(Dataset entries)
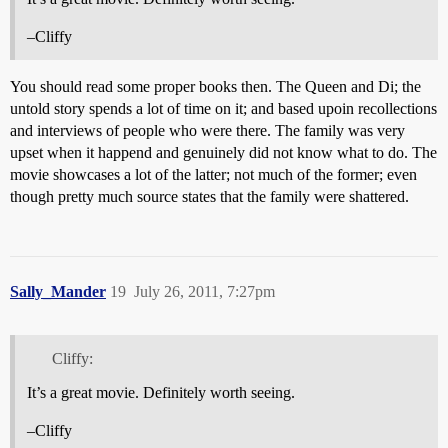
–Cliffy
You should read some proper books then. The Queen and Di; the
untold story spends a lot of time on it; and based upoin recollections
and interviews of people who were there. The family was very
upset when it happend and genuinely did not know what to do. The
movie showcases a lot of the latter; not much of the former; even
though pretty much source states that the family were shattered.
Sally_Mander
19
July 26, 2011, 7:27pm
Cliffy:
It’s a great movie. Definitely worth seeing.
–Cliffy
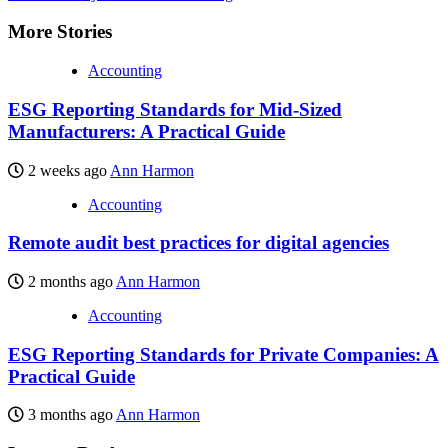
More Stories
Accounting
ESG Reporting Standards for Mid-Sized
Manufacturers: A Practical Guide
2 weeks ago
Ann Harmon
Accounting
Remote audit best practices for digital agencies
2 months ago
Ann Harmon
Accounting
ESG Reporting Standards for Private Companies: A
Practical Guide
3 months ago
Ann Harmon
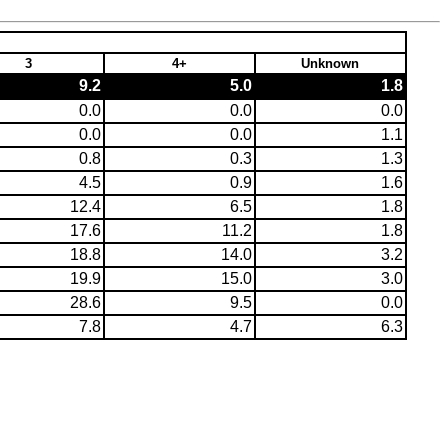
3
4+
Unknown
9.2
5.0
1.8
0.0
0.0
0.0
0.0
0.0
1.1
0.8
0.3
1.3
4.5
0.9
1.6
12.4
6.5
1.8
17.6
11.2
1.8
18.8
14.0
3.2
19.9
15.0
3.0
28.6
9.5
0.0
7.8
4.7
6.3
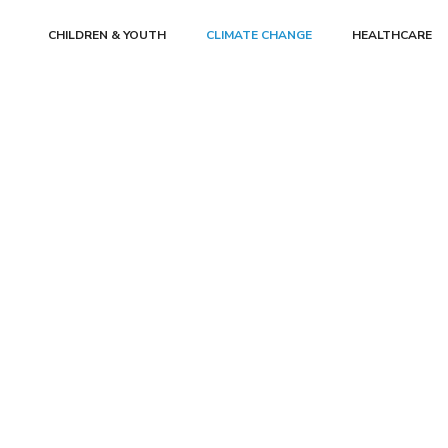
CHILDREN & YOUTH
CLIMATE CHANGE
HEALTHCARE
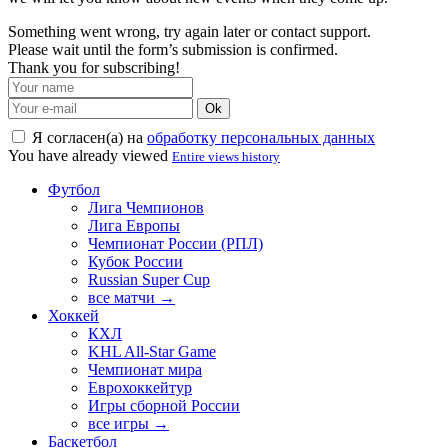
Something went wrong, try again later or contact support.
Please wait until the form’s submission is confirmed.
Thank you for subscribing!
Ok
Я согласен(а) на
обработку персональных данных
You have already viewed
Entire views history
Футбол
Лига Чемпионов
Лига Европы
Чемпионат России (РПЛ)
Кубок России
Russian Super Cup
все матчи →
Хоккей
КХЛ
KHL All-Star Game
Чемпионат мира
Еврохоккейтур
Игры сборной России
все игры →
Баскетбол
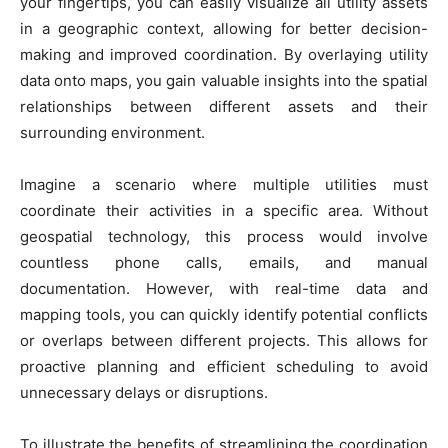
your fingertips, you can easily visualize all utility assets
in a geographic context, allowing for better decision-
making and improved coordination. By overlaying utility
data onto maps, you gain valuable insights into the spatial
relationships between different assets and their
surrounding environment.
Imagine a scenario where multiple utilities must
coordinate their activities in a specific area. Without
geospatial technology, this process would involve
countless phone calls, emails, and manual
documentation. However, with real-time data and
mapping tools, you can quickly identify potential conflicts
or overlaps between different projects. This allows for
proactive planning and efficient scheduling to avoid
unnecessary delays or disruptions.
To illustrate the benefits of streamlining the coordination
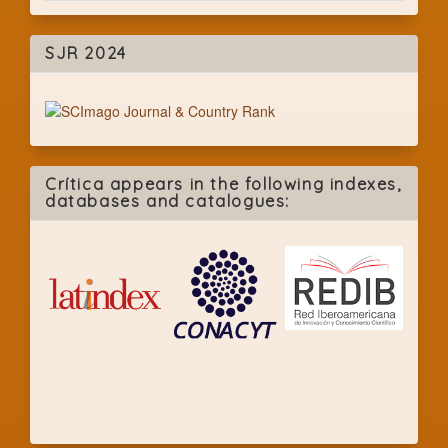
SJR 2024
Crítica appears in the following indexes,
databases and catalogues:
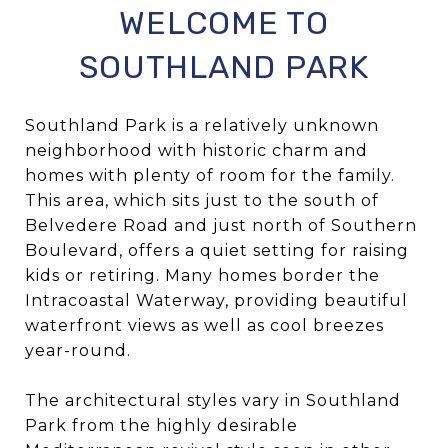
WELCOME TO
SOUTHLAND PARK
Southland Park is a relatively unknown
neighborhood with historic charm and
homes with plenty of room for the family.
This area, which sits just to the south of
Belvedere Road and just north of Southern
Boulevard, offers a quiet setting for raising
kids or retiring. Many homes border the
Intracoastal Waterway, providing beautiful
waterfront views as well as cool breezes
year-round.
The architectural styles vary in Southland
Park from the highly desirable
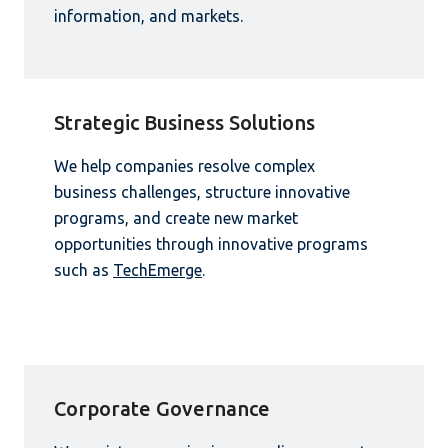
information, and markets.
Strategic Business Solutions
We help companies resolve complex
business challenges, structure innovative
programs, and create new market
opportunities through innovative programs
such as
TechEmerge
.
Corporate Governance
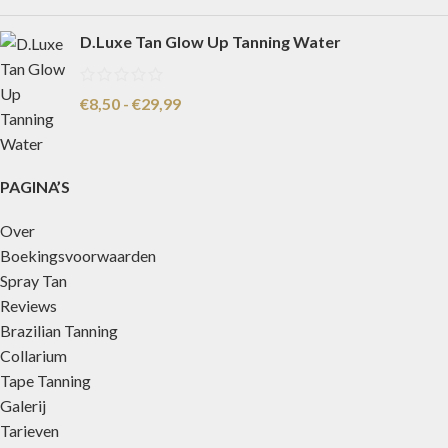
D.Luxe Tan Glow Up Tanning Water
€
8,50
-
€
29,99
PAGINA’S
Over
Boekingsvoorwaarden
Spray Tan
Reviews
Brazilian Tanning
Collarium
Tape Tanning
Galerij
Tarieven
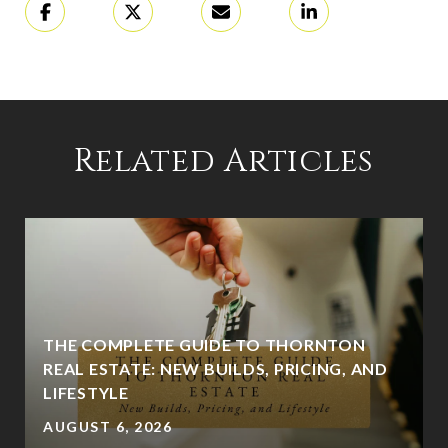
Related Articles
THE COMPLETE GUIDE TO THORNTON
REAL ESTATE: NEW BUILDS, PRICING, AND
LIFESTYLE
AUGUST 6, 2026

▶ The task
Reproduce all of the lines above word for word, and leave the pictures out of your answer.

▶ Written solution
–Cliffy
You should read some proper books then. The Queen and Di; the
untold story spends a lot of time on it; and based upoin recollections
and interviews of people who were there. The family was very
upset when it happend and genuinely did not know what to do. The
movie showcases a lot of the latter; not much of the former; even
though pretty much source states that the family were shattered.
Sally_Mander
19
July 26, 2011, 7:27pm
Cliffy:
It’s a great movie. Definitely worth seeing.
–Cliffy
More Stories
Accounting
ESG Reporting Standards for Mid-Sized
Manufacturers: A Practical Guide
2 weeks ago
Ann Harmon
Accounting
Remote audit best practices for digital agencies
2 months ago
Ann Harmon
Accounting
ESG Reporting Standards for Private Companies: A
Practical Guide
3 months ago
Ann Harmon
3
4+
Unknown
9.2
5.0
1.8
0.0
0.0
0.0
0.0
0.0
1.1
0.8
0.3
1.3
4.5
0.9
1.6
12.4
6.5
1.8
17.6
11.2
1.8
18.8
14.0
3.2
19.9
15.0
3.0
28.6
9.5
0.0
7.8
4.7
6.3
CHILDREN & YOUTH
CLIMATE CHANGE
HEALTHCARE
Something went wrong, try again later or contact support.
Please wait until the form’s submission is confirmed.
Thank you for subscribing!
Ok
Я согласен(а) на
обработку персональных данных
You have already viewed
Entire views history
Футбол
Лига Чемпионов
Лига Европы
Чемпионат России (РПЛ)
Кубок России
Russian Super Cup
все матчи →
Хоккей
КХЛ
KHL All-Star Game
Чемпионат мира
Еврохоккейтур
Игры сборной России
все игры →
Баскетбол
your fingertips, you can easily visualize all utility assets
in a geographic context, allowing for better decision-
making and improved coordination. By overlaying utility
data onto maps, you gain valuable insights into the spatial
relationships between different assets and their
surrounding environment.
Imagine a scenario where multiple utilities must
coordinate their activities in a specific area. Without
geospatial technology, this process would involve
countless phone calls, emails, and manual
documentation. However, with real-time data and
mapping tools, you can quickly identify potential conflicts
or overlaps between different projects. This allows for
proactive planning and efficient scheduling to avoid
unnecessary delays or disruptions.
To illustrate the benefits of streamlining the coordination
SJR 2024
Crítica appears in the following indexes,
databases and catalogues:
WELCOME TO
SOUTHLAND PARK
Southland Park is a relatively unknown
neighborhood with historic charm and
homes with plenty of room for the family.
This area, which sits just to the south of
Belvedere Road and just north of Southern
Boulevard, offers a quiet setting for raising
kids or retiring. Many homes border the
Intracoastal Waterway, providing beautiful
waterfront views as well as cool breezes
year-round.
The architectural styles vary in Southland
Park from the highly desirable
information, and markets.
Strategic Business Solutions
We help companies resolve complex
business challenges, structure innovative
programs, and create new market
opportunities through innovative programs
such as
TechEmerge
.
Corporate Governance
D.Luxe Tan Glow Up Tanning Water
€
8,50
-
€
29,99
PAGINA’S
Over
Boekingsvoorwaarden
Spray Tan
Reviews
Brazilian Tanning
Collarium
Tape Tanning
Galerij
Tarieven
Related Articles
THE COMPLETE GUIDE TO THORNTON
REAL ESTATE: NEW BUILDS, PRICING, AND
LIFESTYLE
AUGUST 6, 2026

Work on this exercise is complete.